Record number of jobs cut in January

Foto: autor

A record number of jobs were lost around the Czech Republic in January, which saw the sharpest one-month rise in the unemployment rate in history. With 6.8 percent of the workforce now jobless, the government is trying to come up with new ideas to boost the economy and bring the decline on the labour market to a halt. However, experts warn the situation is only going to get worse.

January saw tens of thousands of Czechs registering at labour offices around the country, with more than 45,000 jobs lost in the first month of the year. The unemployment rate now stands at 6.8 percent. But what’s more worrying is the record increase in the number of the unemployed – while the Czech Republic has seen more people without jobs, never in its history have so many people lost their jobs so fast. Daniel Munich, a labour market expert at the Prague-based CERGE Institute, explains what happened.

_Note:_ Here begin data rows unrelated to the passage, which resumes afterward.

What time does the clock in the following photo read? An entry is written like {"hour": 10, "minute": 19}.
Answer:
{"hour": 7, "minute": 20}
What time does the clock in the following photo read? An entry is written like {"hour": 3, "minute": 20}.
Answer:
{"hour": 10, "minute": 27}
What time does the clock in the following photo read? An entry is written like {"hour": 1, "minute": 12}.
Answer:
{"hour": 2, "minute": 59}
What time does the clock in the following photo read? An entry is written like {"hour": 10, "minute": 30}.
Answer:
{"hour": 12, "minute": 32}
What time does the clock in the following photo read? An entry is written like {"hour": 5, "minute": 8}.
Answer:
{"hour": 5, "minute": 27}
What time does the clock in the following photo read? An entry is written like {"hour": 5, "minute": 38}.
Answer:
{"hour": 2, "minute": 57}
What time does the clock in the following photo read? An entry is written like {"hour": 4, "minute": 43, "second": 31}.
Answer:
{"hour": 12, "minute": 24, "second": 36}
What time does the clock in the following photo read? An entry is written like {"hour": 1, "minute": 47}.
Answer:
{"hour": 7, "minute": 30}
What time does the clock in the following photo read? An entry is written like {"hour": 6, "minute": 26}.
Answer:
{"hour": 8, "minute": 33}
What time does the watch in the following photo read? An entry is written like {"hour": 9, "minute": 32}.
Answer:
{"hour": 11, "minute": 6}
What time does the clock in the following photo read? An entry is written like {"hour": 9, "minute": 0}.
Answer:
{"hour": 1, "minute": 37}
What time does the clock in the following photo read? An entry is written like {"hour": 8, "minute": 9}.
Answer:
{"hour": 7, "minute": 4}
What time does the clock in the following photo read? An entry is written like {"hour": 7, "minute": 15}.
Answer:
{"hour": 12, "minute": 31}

“During the fall of 2008, we observed declining outflow from unemployment – firms simply stopped hiring new people. And in January, companies started laying people off. So this is a new phenomenon, and if you add this low outflow from unemployment to high inflow into unemployment, we get this huge rise in unemployment rate between December and January.”

The Czech Republic’s manufacturing industry, heavily dependent on exports, seems to be affected most. The leading car manufacturer, Škoda Auto, has laid off some 4,000 mostly foreign workers. Thousands of jobs have also been lost in the glassmaking and textile industries, and the largest Czech forestry firm, CE Wood, cut more than 2000 jobs.

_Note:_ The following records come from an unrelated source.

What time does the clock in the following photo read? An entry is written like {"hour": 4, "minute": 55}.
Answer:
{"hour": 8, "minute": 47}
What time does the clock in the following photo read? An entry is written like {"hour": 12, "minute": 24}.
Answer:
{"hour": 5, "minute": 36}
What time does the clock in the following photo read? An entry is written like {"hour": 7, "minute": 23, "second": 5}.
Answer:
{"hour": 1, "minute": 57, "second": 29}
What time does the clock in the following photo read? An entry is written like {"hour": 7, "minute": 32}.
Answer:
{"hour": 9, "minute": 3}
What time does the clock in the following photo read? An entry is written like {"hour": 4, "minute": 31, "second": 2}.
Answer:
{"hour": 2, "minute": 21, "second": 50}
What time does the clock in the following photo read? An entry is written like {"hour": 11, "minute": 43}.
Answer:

The government is looking into a number of ways to increase demand for labour again, such as cutting health and social insurance or even hiring people as sub-contractors and letting them worry about such things themselves.

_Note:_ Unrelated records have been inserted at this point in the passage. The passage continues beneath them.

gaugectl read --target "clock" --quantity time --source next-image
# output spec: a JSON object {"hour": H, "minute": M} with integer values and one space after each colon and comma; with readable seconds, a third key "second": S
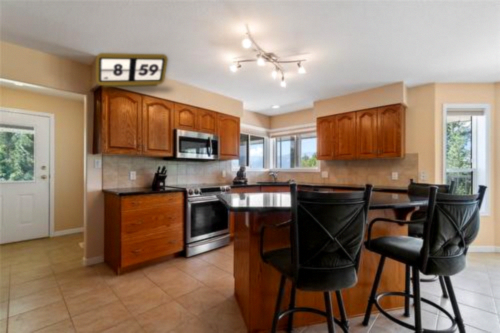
{"hour": 8, "minute": 59}
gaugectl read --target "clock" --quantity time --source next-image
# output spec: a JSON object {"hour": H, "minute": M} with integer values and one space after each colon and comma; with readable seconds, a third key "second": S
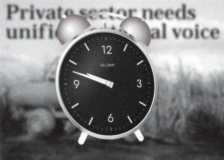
{"hour": 9, "minute": 48}
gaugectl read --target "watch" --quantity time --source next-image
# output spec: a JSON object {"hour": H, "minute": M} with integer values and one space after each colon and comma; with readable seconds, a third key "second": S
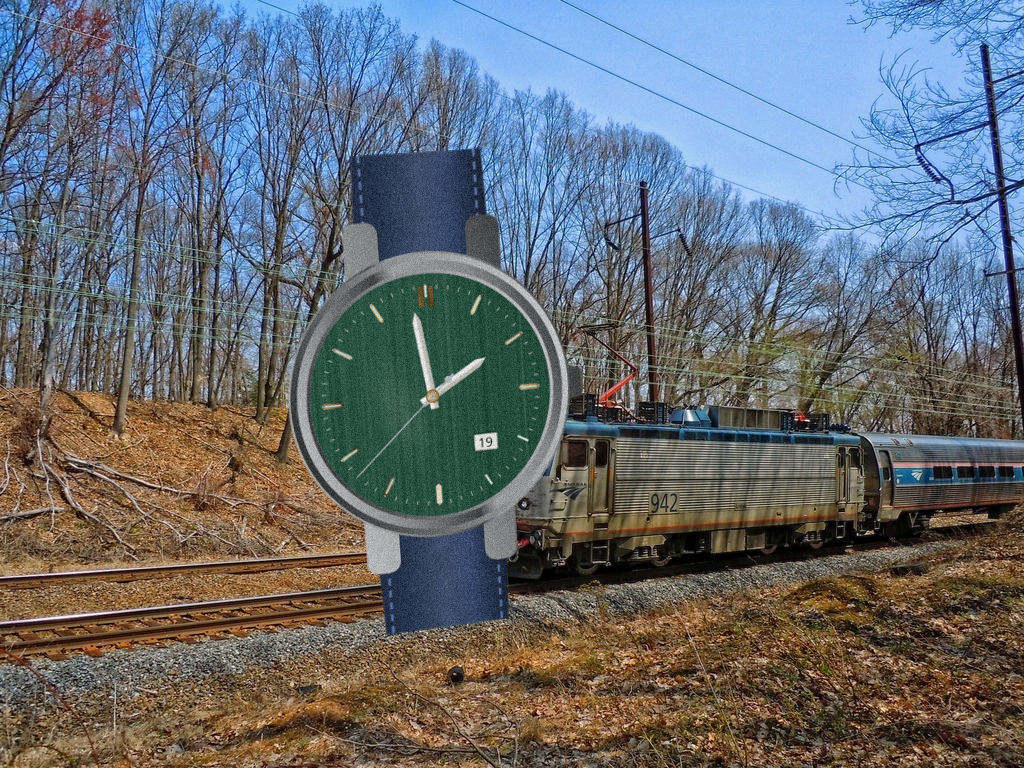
{"hour": 1, "minute": 58, "second": 38}
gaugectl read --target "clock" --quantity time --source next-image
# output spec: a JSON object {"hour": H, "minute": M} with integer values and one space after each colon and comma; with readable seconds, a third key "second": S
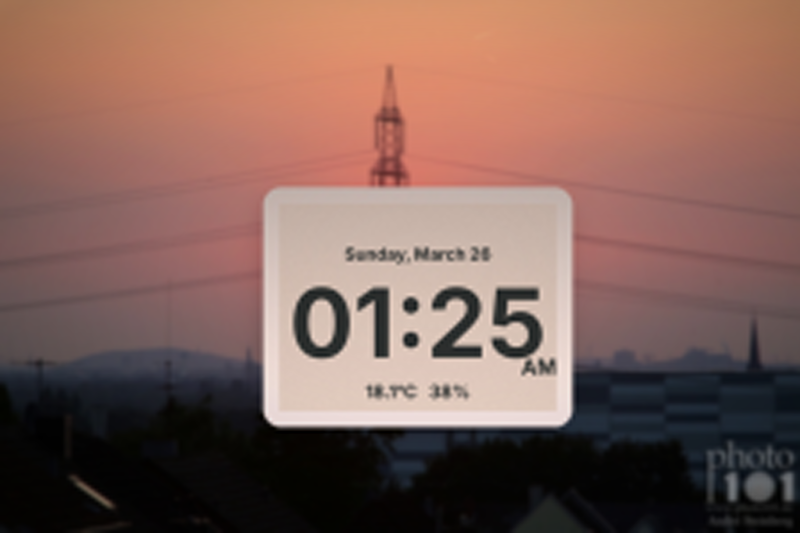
{"hour": 1, "minute": 25}
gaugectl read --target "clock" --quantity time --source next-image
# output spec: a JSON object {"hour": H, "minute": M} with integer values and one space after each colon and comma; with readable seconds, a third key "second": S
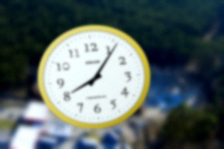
{"hour": 8, "minute": 6}
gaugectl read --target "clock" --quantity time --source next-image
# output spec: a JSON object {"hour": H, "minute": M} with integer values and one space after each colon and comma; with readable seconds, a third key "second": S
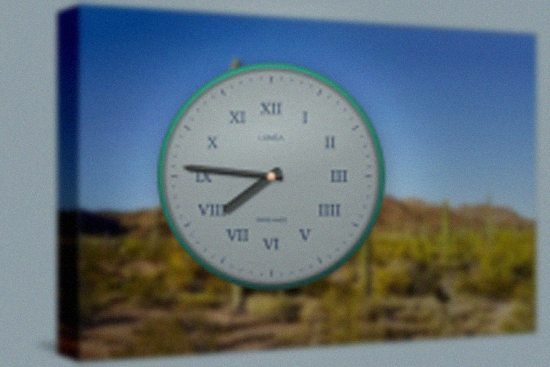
{"hour": 7, "minute": 46}
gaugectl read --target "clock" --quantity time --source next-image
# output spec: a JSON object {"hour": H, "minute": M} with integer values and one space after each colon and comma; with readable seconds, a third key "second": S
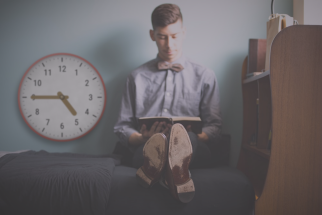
{"hour": 4, "minute": 45}
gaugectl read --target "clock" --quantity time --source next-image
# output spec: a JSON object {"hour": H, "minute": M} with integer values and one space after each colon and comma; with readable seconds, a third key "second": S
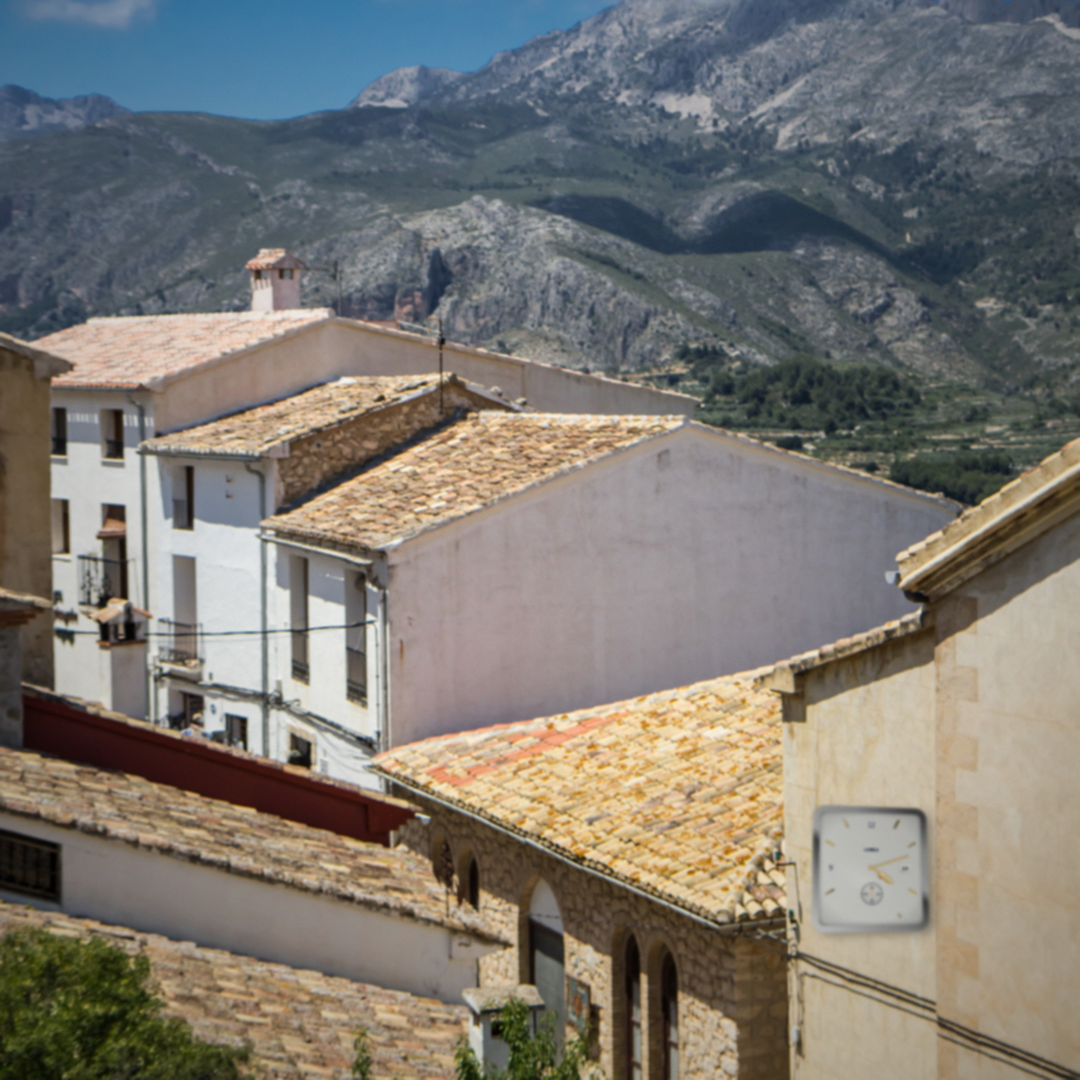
{"hour": 4, "minute": 12}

But any such measures would take time to work through. In the meantime, how bad could things get?

“I’m sure unemployment will rise, and it could easily reach eight or nine percent this year. But it’s really impossible to guess how long the crisis will last because, again, the crisis comes from abroad, it comes from our major exporting countries, and I guess there is nobody who is sure how long it will last in the world.”

With the worst year-on-year unemployment record in five years, Czechs will have to brace themselves for difficult times ahead. Economist Daniel Munich says the country has a good welfare system but apart from that, the future doesn’t look too bright.

“Well it’s good that Czech economy doesn’t have a high debt; the deficit was not zero but fiscally, the country is relatively strong; the country has a viable welfare system so people are not falling to the very bottom once they lose their jobs, they get some money to live on and survive. So there is not much good news in the crisis, I’m trying to see what I could give you but I just don’t see any.”